Jury Selection Refresher – Top 10 Cases

June 21, 2021

It has been over a year since many of us have been inside a courtroom, let alone in trial.  Now that courthouses are opening up across the county, we wanted to provide a refresher for the top ten cases you should have in your arsenal for jury selection in Florida.

 

Kochalka v.Bourgeois, 162 So. 3d 1122, (Fla 2nd DCA 2015)

Defense verdict reversed in car crash case because juror should have been stricken for cause. Juror stated she “didn’t have any faith in the jury system” because her family had a bad experience in a criminal case. She also said she would have bias in favor of one party but never identified which party she would favor.

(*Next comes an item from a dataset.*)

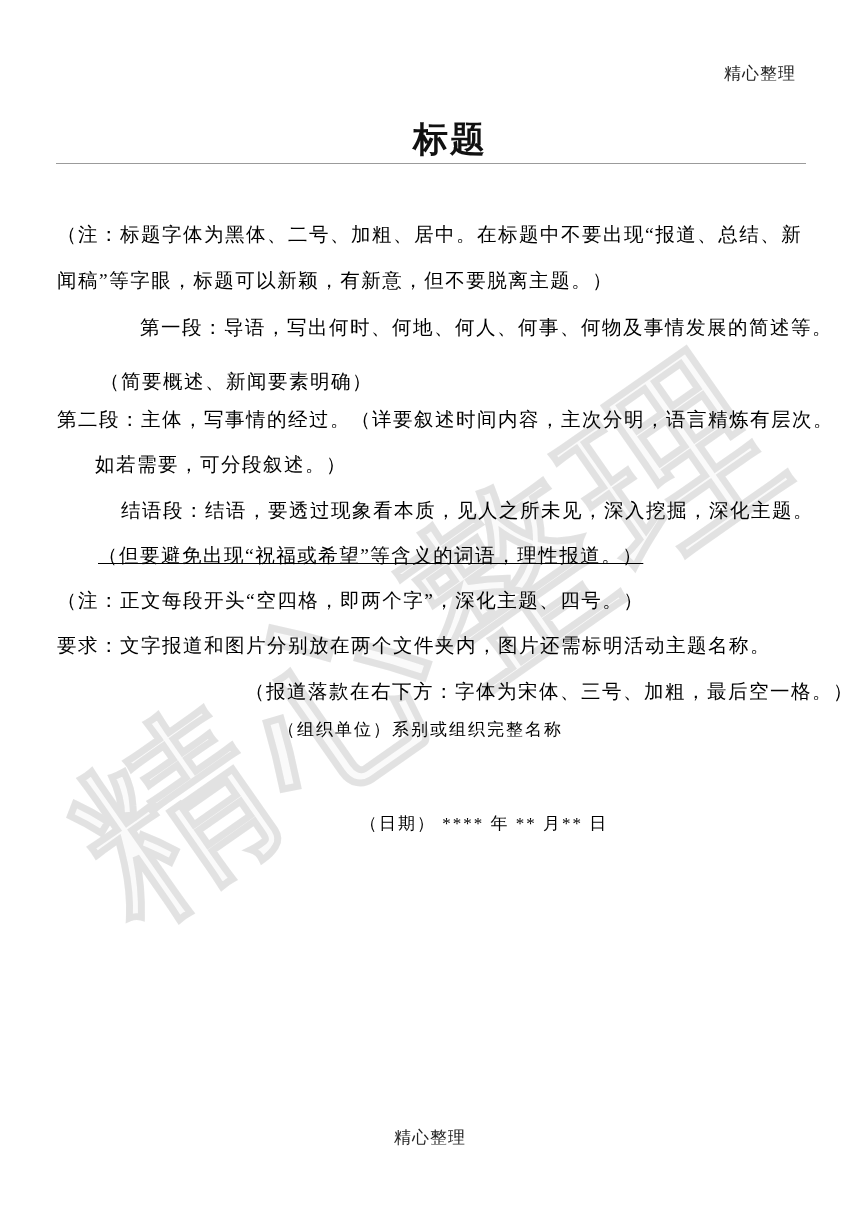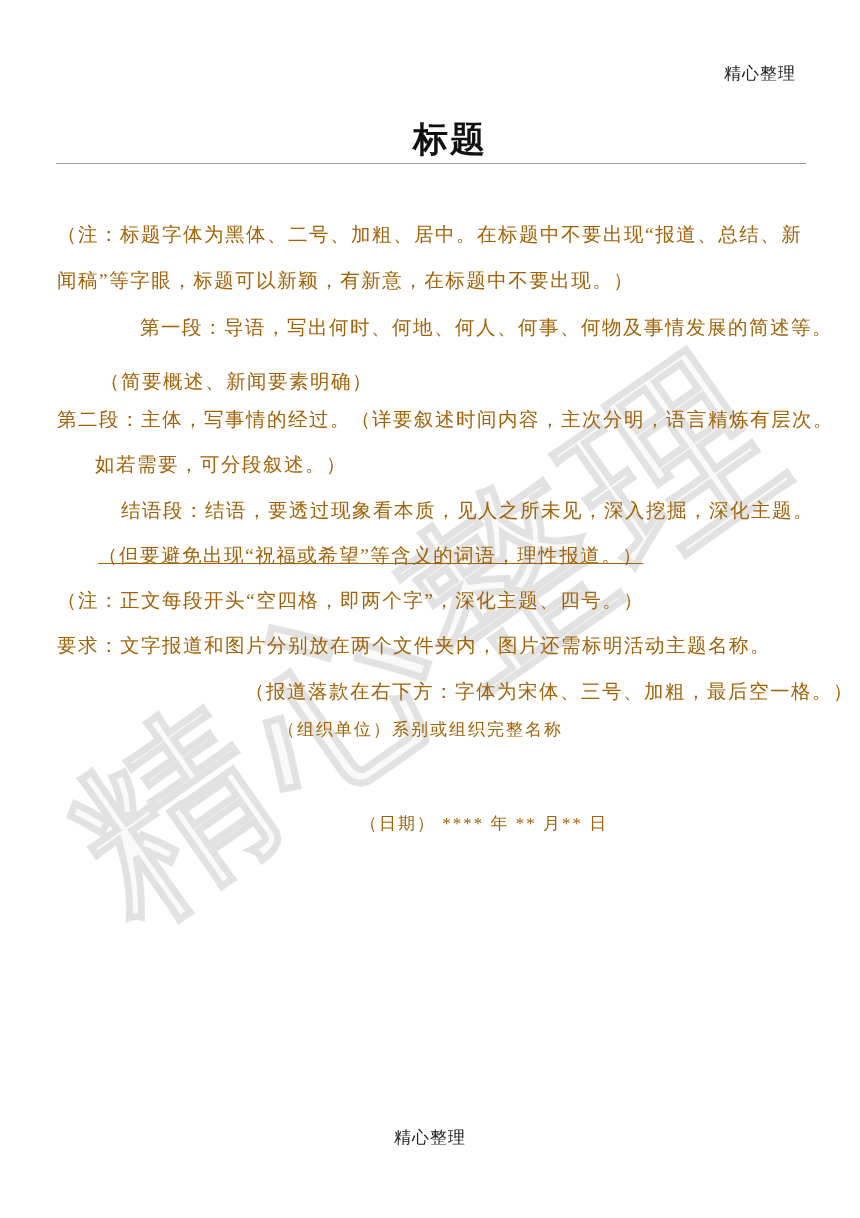"（注：标题字体为黑体、二号、加粗、居中。在标题中不要出现“报道、总结、新" .line { color: #a16207 -> #000000 }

Held: Acknowledgement of bias in favor of one party – regardless of which party it was – should have disqualified her from serving on the jury.

Rodriguez v. Lagomasino, 972 So. 2d 1050, (Fla 2nd DCA 2008)

Defense verdict reversed because two jurors should have been stricken for cause. Juror G said he would be “in the middle” in this case but his wife’s accident was going to double his insurance rates, and he did not know if he could put that aside, and Juror H thought there should be caps on damages because of all the frivolous lawsuits, and it was possible his beliefs about caps could come into play in this case (although he doubted that they would).

Strachan v. State, 279 So. 3d 1231, (Fla. 4th DCA 2019)

The Fourth DCA held that a trial court could not impose an arbitrary 45-minute time limit on voir dire. “We repeat the admonitions which we expressed in Thomany: inflexibility in the amount of time provided for voir dire is not a wise path upon which to continue to travel. Any extension of time would have been far less than the many hours which both sides’ appellate counsel spent on this appeal, and many days less than the amount of time which will be necessary to try this case again.”

Nash v. General Motors, 734 So.2d 437, (Fla 3d DCA 1999)

Defense verdict in wrongful death case reversed. Juror told Court “I think I could be fair.” But she also told plaintiff’s attorney she had reservations about awarding money damages for the death of a loved one, and she would be unable to follow that law.

Pacot v. Wheeler, 758 So. 2d 1141, (Fla 4th DCA 2000)

Defense verdict in dog bite case reversed.  Five jurors should have been stricken for cause. All five jurors said they would have “difficulty” or “trouble” or a “problem” following an instruction on the law that provided awarding money for pain and suffering. “Inability or difficulty in putting a juror’s feelings aside so that she might be fair to the defendant is sufficient to require the trial court to grant a challenge for cause.”

Vega v. State, 182 So. 3d 848, (Fla 4th DCA 2016)

Conviction for burglary reversed because juror should have been stricken for cause. Juror stated he “would tend to see a police officer as more credible” than a lay witness. Held: Even though juror stated he could follow the court’s instructions regarding the credibility of witnesses, juror should have been stricken for cause. Close cases should be resolved in favor of excusing the juror rather than leaving doubt as to impartiality.

Jaffe v. Applebaum, 830 So. 2d 136, (Fla 4th DCA 2002)

Defense verdict in medical malpractice case reversed.  Juror Minker should have been stricken for cause. Minker had been in a bad accident and said he “owed his life” to his surgeon and plastic surgeon. He admitted that because of his experience, the plaintiffs would be starting out with half a strike against them.

Algie v. Lennar Corp., 969 So.2d 1135, (Fla 4th DCA 2007)

Defense verdict in trip and fall case reversed. Juror should have been stricken for cause. Juror stated he believed he could “be fair,” but stated he believed that in every slip and fall case the person who falls is at least partially responsible, and that this would factor into his decision and would be something the plaintiff would have to overcome.

Matarranz v. State, 133 So.3d 473, (Fla 2013)

Conviction for first-degree murder and burglary reversed because juror should have been stricken for cause. This case is the most recent case from the Supreme Court of Florida which deals extensively with cause challenges and peremptory challenges. Held: Jurors cannot be rehabilitated when they have fixed opinions and attitudes that arise from their personal life experiences and firmly held beliefs. However, jurors may be rehabilitated if their biases or prejudices are based on misconceptions about aspects of the law or the judicial process. Reaffirms Singer v. State – if there is any reasonable basis to doubt a juror’s impartiality, then the juror should be excused for cause.

Murphy v. Roth, 204 So.3d 43, (Fla 4th DCA 2016)

Despite multiple instructions from the judge, a juror in an automobile accident case tweeted multiple times during jury selection and trial. The jury awarded $39,000 to the plaintiff and apportioned 60% fault to the plaintiff. Post trial, Plaintiff moved for a new trial and for a juror interview based on the tweets. Trial judge granted a juror interview and, after interviewing the juror, subsequently denied Plaintiff’s motion for new trial.